- Date: 15 – 20 May
- Edition: 21st
- Draw: 32S / 16D
- Surface: Clay
- Location: Samarkand, Uzbekistan

Champions

Singles
- Adrián Menéndez Maceiras

Doubles
- Laurynas Grigelis / Zdeněk Kolář
| Samarkand Challenger |

= 2017 Samarkand Challenger =

The 2017 Samarkand Challenger was a professional tennis tournament played on clay courts. It was the 21st edition of the tournament which was part of the 2017 ATP Challenger Tour.

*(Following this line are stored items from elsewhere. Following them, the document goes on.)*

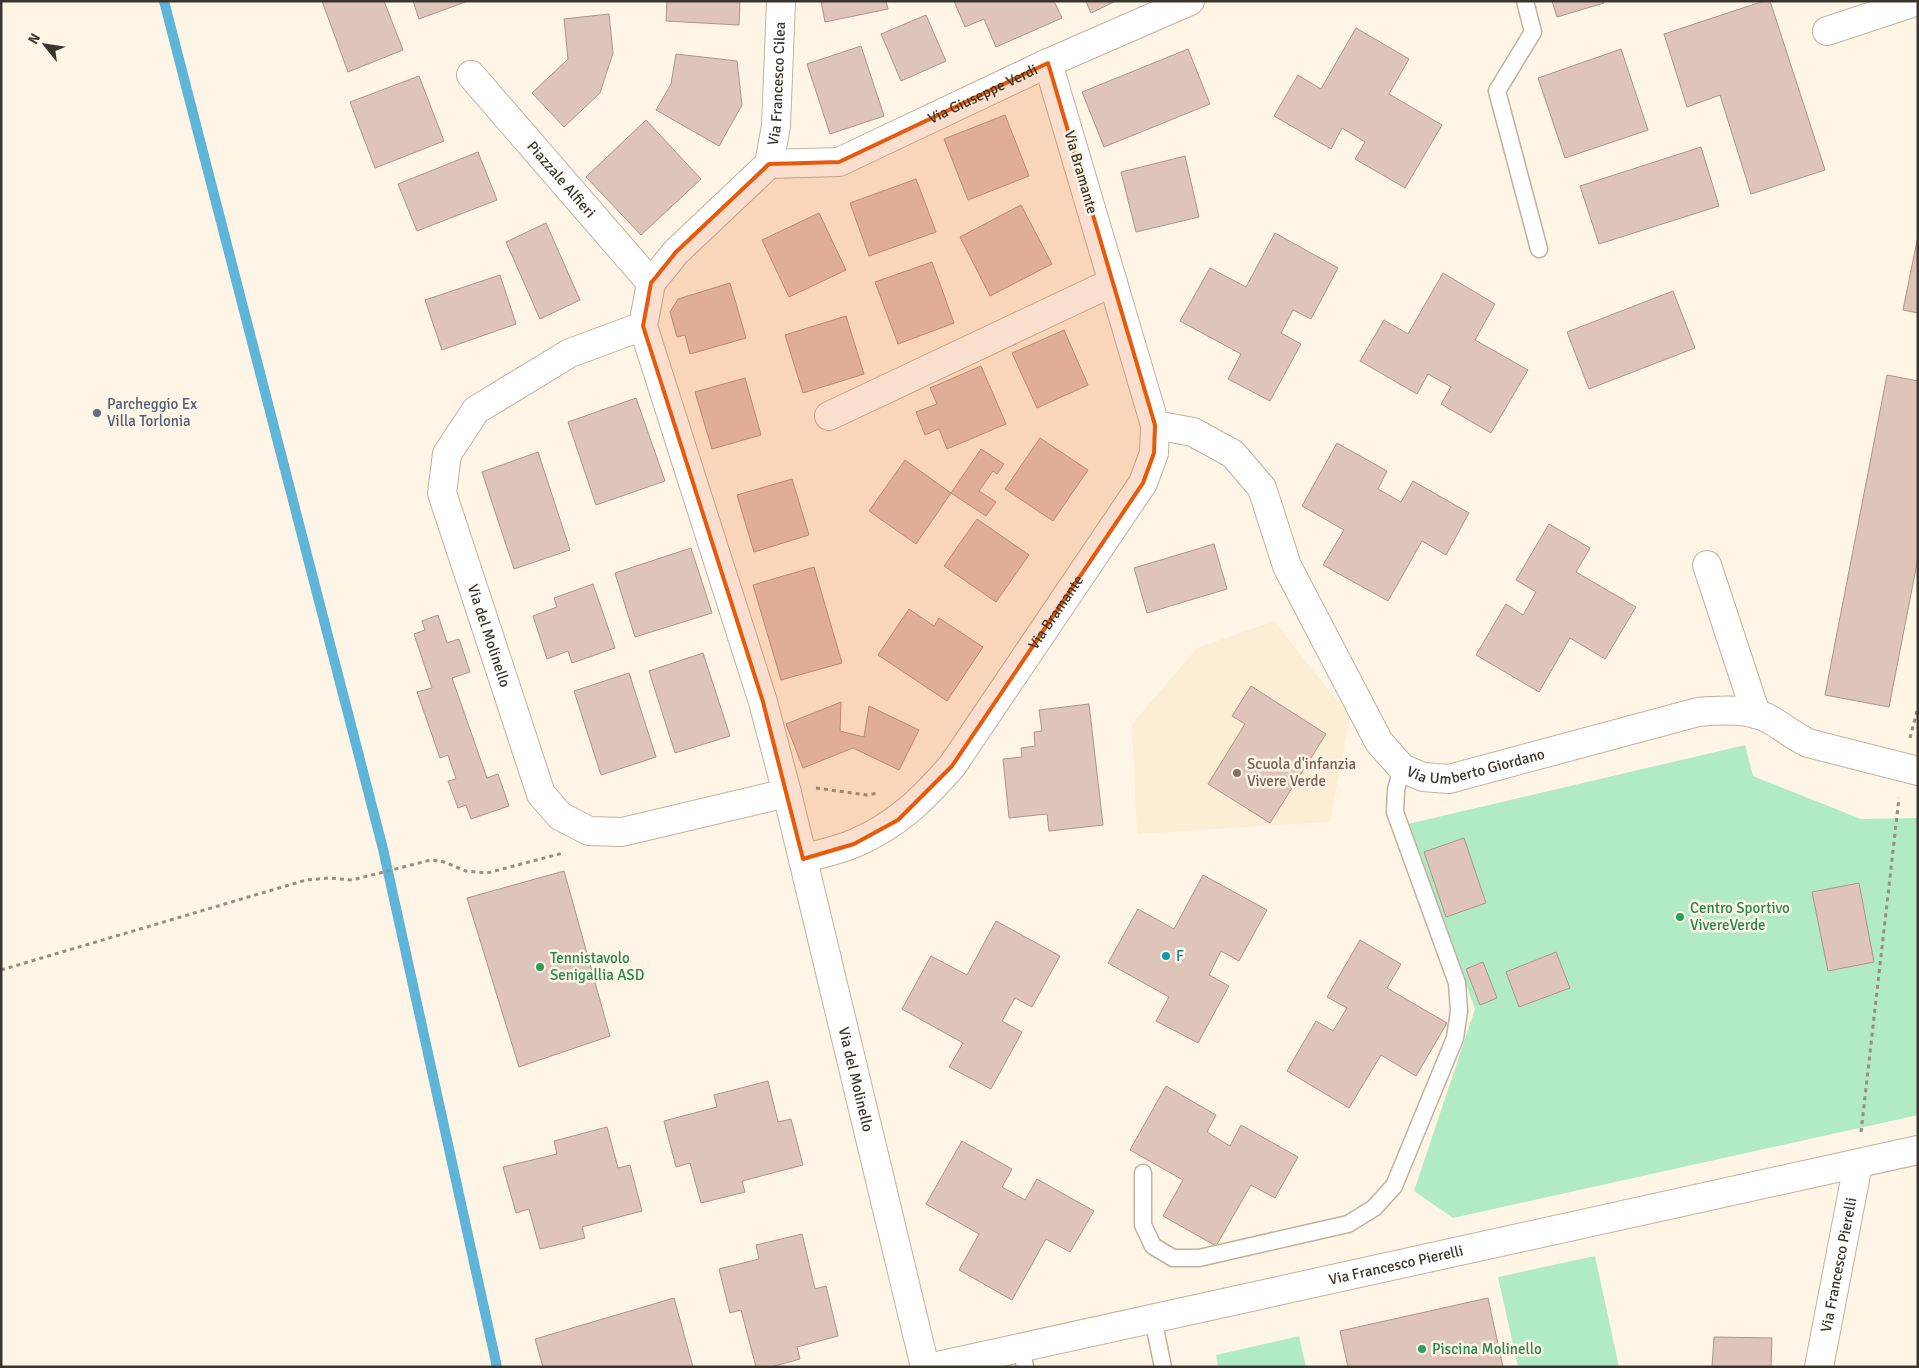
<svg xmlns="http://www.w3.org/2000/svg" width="1919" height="1368" font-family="Signika,sans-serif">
  <rect width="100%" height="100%" fill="#fef5e7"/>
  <path fill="#fcedd5" d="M1274,621L1350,717L1330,822L1137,834L1132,724L1197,648Z"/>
  <g fill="#b1ebc6">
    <path d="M1745,745L1753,776L1861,819L1918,818V1115L1453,1218L1414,1191L1475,1009L1408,824Z"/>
    <path d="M1595,1256L1619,1367H1518L1498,1277Z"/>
    <path d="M1299,1336L1306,1367H1218L1216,1355Z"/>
  </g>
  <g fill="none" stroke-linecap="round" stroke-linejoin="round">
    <path stroke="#5eb5d8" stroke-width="10" d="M164,1L383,849L497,1367"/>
  </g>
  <g fill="#dfc4ba" stroke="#ad948a">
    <path d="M322,1H384L403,50L348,72Z"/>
    <path d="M413,1H468L419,19Z"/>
    <path d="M667,1H740L739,25L666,21Z"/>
    <path d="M821,1H886L888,9L825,22Z"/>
    <path d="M954,1H1054L1062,18L996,47L984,19L965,27Z"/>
    <path d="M1086,1H1116L1091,13Z"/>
    <path d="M1552,1H1603L1604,3L1557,17Z"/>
    <path d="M1764,1H1770L1825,170L1751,194L1720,95L1687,107L1664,34Z"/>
    <path d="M609,14L613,53L600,93L564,127L532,93L568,59L564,19Z"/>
    <path d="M926,15L946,61L901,81L881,34Z"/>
    <path d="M1356,28L1409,59L1389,94L1442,125L1405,188L1355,159L1365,142L1342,128L1331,149L1274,116L1298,75L1321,89Z"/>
    <path d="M861,46L884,116L830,134L807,64Z"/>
    <path d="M1188,49L1210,104L1104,147L1082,92Z"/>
    <path d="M1621,49L1648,130L1565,158L1538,78Z"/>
    <path d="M676,54L737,61L742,105L719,146L656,110L671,84Z"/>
    <path d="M419,76L444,141L375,168L350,102Z"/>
    <path d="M1005,115L1029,176L968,200L944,139Z"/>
    <path d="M646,120L701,179L641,235L586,177Z"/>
    <path d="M1701,147L1719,206L1599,244L1580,186Z"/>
    <path d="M478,152L497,200L417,231L398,184Z"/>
    <path d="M1185,156L1199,217L1136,232L1121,172Z"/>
    <path d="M916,179L936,232L869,256L850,203Z"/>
    <path d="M1021,205L1052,264L990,296L960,237Z"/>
    <path d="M819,213L846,270L789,297L762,240Z"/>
    <path d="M546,223L580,300L540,319L506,242Z"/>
    <path d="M1275,233L1338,268L1311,319L1293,310L1281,333L1301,344L1270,401L1228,379L1241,354L1180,321L1210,268L1246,287Z"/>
    <path d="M1918,236V313L1903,310Z"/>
    <path d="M932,262L954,323L898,344L875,282Z"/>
    <path d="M1443,273L1495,304L1475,340L1528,370L1491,433L1441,404L1451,387L1428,374L1417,394L1360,361L1384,320L1408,334Z"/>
    <path d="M500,275L516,324L442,350L425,300Z"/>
    <path d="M730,283L746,338L690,354L685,335L677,337L670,312L678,299Z"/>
    <path d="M1673,291L1695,348L1589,389L1567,332Z"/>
    <path d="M846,316L864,374L803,393L785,335Z"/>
    <path d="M1064,330L1088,385L1037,408L1012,353Z"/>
    <path d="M981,366L1006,424L947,449L939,429L925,435L916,412L937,404L930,388Z"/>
    <path d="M1887,375L1918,381V558L1889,707L1825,695Z"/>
    <path d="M745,378L761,435L712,449L695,392Z"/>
    <path d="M636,398L665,481L596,505L568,422Z"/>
    <path d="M1040,438L1088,470L1053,521L1005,489Z"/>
    <path d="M1337,443L1387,471L1378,489L1401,502L1413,481L1469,513L1446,555L1422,541L1388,601L1323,565L1344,530L1302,506Z"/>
    <path d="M981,449L1004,464L997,474L993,471L979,491L996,502L986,516L951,493Z"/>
    <path d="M538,452L570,550L514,569L482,472Z"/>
    <path d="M905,460L951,493L916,544L869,511Z"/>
    <path d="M792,479L809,535L754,552L737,495Z"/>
    <path d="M977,519L1029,555L996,602L944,566Z"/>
    <path d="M1549,524L1590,548L1576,572L1636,607L1605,659L1570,638L1539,692L1476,655L1506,604L1523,615L1536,592L1516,580Z"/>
    <path d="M1214,544L1227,589L1147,613L1134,568Z"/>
    <path d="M691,548L712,613L635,637L615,573Z"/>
    <path d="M814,567L842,663L781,680L753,585Z"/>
    <path d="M593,584L615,648L572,663L568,651L547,659L533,616L557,607L554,598Z"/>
    <path d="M909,609L934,626L939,618L983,647L947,701L878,655Z"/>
    <path d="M438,615L447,643L459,639L470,672L452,678L487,778L498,774L509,806L471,819L466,805L458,808L448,781L456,779L448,755L440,758L417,692L432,688L414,634L425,630L422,621Z"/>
    <path d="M703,653L730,736L675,753L649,671Z"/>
    <path d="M629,673L656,757L601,775L574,691Z"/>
    <path d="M1251,686L1326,734L1270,823L1208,784L1245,724L1232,716Z"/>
    <path d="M841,702L840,731L864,737L869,706L919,730L899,770L853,748L803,768L786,724Z"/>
    <path d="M1089,704L1103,825L1049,831L1047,814L1009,818L1003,759L1022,757L1021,748L1035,746L1034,732L1042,731L1039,710Z"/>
    <path d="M1464,838L1486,903L1446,917L1424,852Z"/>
    <path d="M564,871L610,1036L519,1067L467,898Z"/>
    <path d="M1203,875L1267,910L1239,961L1221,951L1209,975L1229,986L1198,1043L1156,1021L1169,997L1108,963L1138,909L1174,929Z"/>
    <path d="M1859,883L1874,962L1828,971L1812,892Z"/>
    <path d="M996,921L1060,956L1032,1007L1015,998L1002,1021L1022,1032L991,1089L949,1067L963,1043L902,1009L931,956L967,975Z"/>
    <path d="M1360,940L1401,964L1387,988L1447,1023L1416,1076L1381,1055L1349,1108L1287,1071L1316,1021L1333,1031L1347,1008L1327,997Z"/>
    <path d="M1556,952L1570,988L1519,1007L1506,972Z"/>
    <path d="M1483,962L1497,998L1480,1005L1466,969Z"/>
    <path d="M768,1081L778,1122L791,1119L803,1165L742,1181L745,1192L701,1203L690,1163L676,1167L664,1121L717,1107L714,1095Z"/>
    <path d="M1166,1086L1216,1115L1207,1132L1230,1146L1241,1125L1298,1157L1275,1198L1251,1185L1216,1246L1163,1216L1183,1180L1130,1150Z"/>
    <path d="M607,1127L618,1168L630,1165L642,1211L582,1227L585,1238L540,1249L529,1209L516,1213L503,1167L557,1154L554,1141Z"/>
    <path d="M962,1141L1012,1169L1002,1187L1025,1200L1037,1179L1094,1211L1070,1252L1046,1239L1012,1300L959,1270L979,1234L926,1204Z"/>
    <path d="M802,1234L815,1289L826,1286L838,1336L797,1347L800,1359L771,1367H756L741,1310L730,1313L719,1269L759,1259L756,1245Z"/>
    <path d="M674,1298L693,1367H543L535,1339Z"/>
    <path d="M1488,1298L1503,1367H1348L1340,1331Z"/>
    <path d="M1714,1337L1772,1338L1771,1367H1712Z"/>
  </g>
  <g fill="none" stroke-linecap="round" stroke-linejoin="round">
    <defs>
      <g id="lane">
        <path d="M1525,1L1533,32L1497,91L1539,249"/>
        <path d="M1143,1173V1225L1153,1246L1173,1258H1199L1348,1224L1374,1208L1394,1186L1455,1038L1459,1011L1457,983L1395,812L1396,790L1402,768"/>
        <path d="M1153,1319L1163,1367"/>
        <path d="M1021,1347L1025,1367"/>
      </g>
      <g id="street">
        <path d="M1827,31L1909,4V1"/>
        <path id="s1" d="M471,75L651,283"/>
        <path id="s2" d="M769,164L676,252L651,283L643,326L763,702L787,793L925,1367"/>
        <path id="s3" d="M769,164L839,162L1048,63L1190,1"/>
        <path id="s4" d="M769,164L776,126L781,1"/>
        <path id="s5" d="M643,326L570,353L476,410L447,454L442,493L541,794L560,816L589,831L622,832L787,793"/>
        <path d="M829,416L1113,282"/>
        <path id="s6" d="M1155,425L1193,432L1233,454L1262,488L1287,566L1379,742L1402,768L1423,777L1449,779L1698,712C1721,710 1750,708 1771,720C1784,728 1794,736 1808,743L1918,771"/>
        <path d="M1707,565L1756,714"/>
        <path id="s7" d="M803,859C820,854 839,850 855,843C897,825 922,800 952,766L1143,483L1154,453L1155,425L1048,63"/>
        <path id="s8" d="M933,1367L1918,1150"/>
        <path id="s9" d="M1819,1367L1858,1164"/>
      </g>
    </defs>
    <use href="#lane" stroke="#c1b29d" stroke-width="19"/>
    <use href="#street" stroke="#c1b29d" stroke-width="30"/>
    <g stroke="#958e83" stroke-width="3" stroke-dasharray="4 4" stroke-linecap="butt">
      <path d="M1910,738L1918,707"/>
      <path d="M816,788L867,795L879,793"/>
      <path d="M1,970L306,880L329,878L352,880L431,860L444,862L466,871L487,873L563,853"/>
      <path d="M1861,1132L1899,798"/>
    </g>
    <use href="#lane" stroke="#fff" stroke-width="16"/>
    <use href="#street" stroke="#fff" stroke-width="28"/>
  </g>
  <path fill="#e8590c" fill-opacity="0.2" stroke="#e8590c" stroke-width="4" stroke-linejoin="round" d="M1048,63L1155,425L1154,453L1143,483L952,766L898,820L854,844L803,859L763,702L643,326L651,283L676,252L769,164L839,162Z"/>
  <circle fill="#5c6f8a" stroke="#fef5e7" stroke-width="2" cx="97" cy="413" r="5"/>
  <circle fill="#8d6e63" stroke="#fef5e7" stroke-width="2" cx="1237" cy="773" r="5"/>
  <g fill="#2e9e5b" stroke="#fef5e7" stroke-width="2">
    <circle cx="1680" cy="917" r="5"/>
    <circle cx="540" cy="967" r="5"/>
    <circle cx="1422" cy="1349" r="5"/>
  </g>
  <circle fill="#0f9aa8" stroke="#fef5e7" stroke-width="2" cx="1166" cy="956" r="5"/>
  <g text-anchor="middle" stroke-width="5" stroke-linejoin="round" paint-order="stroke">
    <g font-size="15" fill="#3b362d" stroke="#fef5e7">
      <text dy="5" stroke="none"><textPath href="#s4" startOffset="81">Via Francesco Cilea</textPath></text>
      <text dy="5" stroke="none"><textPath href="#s3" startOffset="229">Via Giuseppe Verdi</textPath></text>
      <text transform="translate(1081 172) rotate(74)" y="5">Via Bramante</text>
      <text dy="5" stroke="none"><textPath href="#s1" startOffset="138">Piazzale Alfieri</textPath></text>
      <text dy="5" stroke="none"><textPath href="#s7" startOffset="365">Via Bramante</textPath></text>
      <text dy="5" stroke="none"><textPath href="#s5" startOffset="430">Via del Molinello</textPath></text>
      <text dy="5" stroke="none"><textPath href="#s6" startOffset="521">Via Umberto Giordano</textPath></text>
      <text dy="5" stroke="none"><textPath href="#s2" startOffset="995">Via del Molinello</textPath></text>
      <text dy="5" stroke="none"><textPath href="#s8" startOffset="474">Via Francesco Pierelli</textPath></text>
      <text dy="5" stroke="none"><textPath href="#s9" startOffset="104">Via Francesco Pierelli</textPath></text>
    </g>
    <g font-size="15" fill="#4e5e75" stroke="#fef5e7" text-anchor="start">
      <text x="107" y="409">Parcheggio Ex<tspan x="107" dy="17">Villa Torlonia</tspan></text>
    </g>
    <g font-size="15" fill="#785e54" stroke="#fef5e7" text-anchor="start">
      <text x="1247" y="769">Scuola d'infanzia<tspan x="1247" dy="17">Vivere Verde</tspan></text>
    </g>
    <g font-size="15" fill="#27864d" stroke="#fef5e7" text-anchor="start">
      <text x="1690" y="913">Centro Sportivo<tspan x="1690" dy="17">VivereVerde</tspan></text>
      <text x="550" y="963">Tennistavolo<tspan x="550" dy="17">Senigallia ASD</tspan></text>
      <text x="1432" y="1354">Piscina Molinello</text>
    </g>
    <g font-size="15" fill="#0d838f" stroke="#fef5e7" text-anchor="start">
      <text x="1176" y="961">F</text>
    </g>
  </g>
  <rect width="1919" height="1368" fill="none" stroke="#3b362d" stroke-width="5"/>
  <g transform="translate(45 45) rotate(300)" stroke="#fef5e7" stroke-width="4" paint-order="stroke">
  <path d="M0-4L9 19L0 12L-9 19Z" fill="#3b362d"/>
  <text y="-8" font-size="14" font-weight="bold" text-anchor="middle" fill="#3b362d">N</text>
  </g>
</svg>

It took place in Samarkand, Uzbekistan between 15 and 20 May 2017.

==Singles main-draw entrants==
===Seeds===

| Country | Player | Rank^{1} | Seed |
|---|---|---|---|
| UKR | Sergiy Stakhovsky | 96 | 1 |
| RUS | Teymuraz Gabashvili | 151 | 2 |
| TPE | Jason Jung | 167 | 3 |
| ESP | Adrián Menéndez Maceiras | 177 | 4 |
| USA | Michael Mmoh | 183 | 5 |
| BEL | Joris De Loore | 190 | 6 |
| SRB | Nikola Milojević | 191 | 7 |
| KAZ | Dmitry Popko | 203 | 8 |

- ^{1} Rankings are as of May 8, 2017.

===Other entrants===
The following players received wildcards into the singles main draw:
- UZB Farrukh Dustov
- UZB Sanjar Fayziev
- UZB Temur Ismailov
- EST Kenneth Raisma

The following player received entry into the singles main draw as a special exempt:
- TUR Cem İlkel

The following players received entry from the qualifying draw:
- RUS Evgeny Karlovskiy
- GER Kevin Krawietz
- UKR Denys Molchanov
- SRB Danilo Petrović

==Champions==
===Singles===

- ESP Adrián Menéndez Maceiras def. BIH Aldin Šetkić 6–4, 6–2.

===Doubles===

- LTU Laurynas Grigelis / CZE Zdeněk Kolář def. IND Prajnesh Gunneswaran / IND Vishnu Vardhan 7–6^{(7–2)}, 6–3.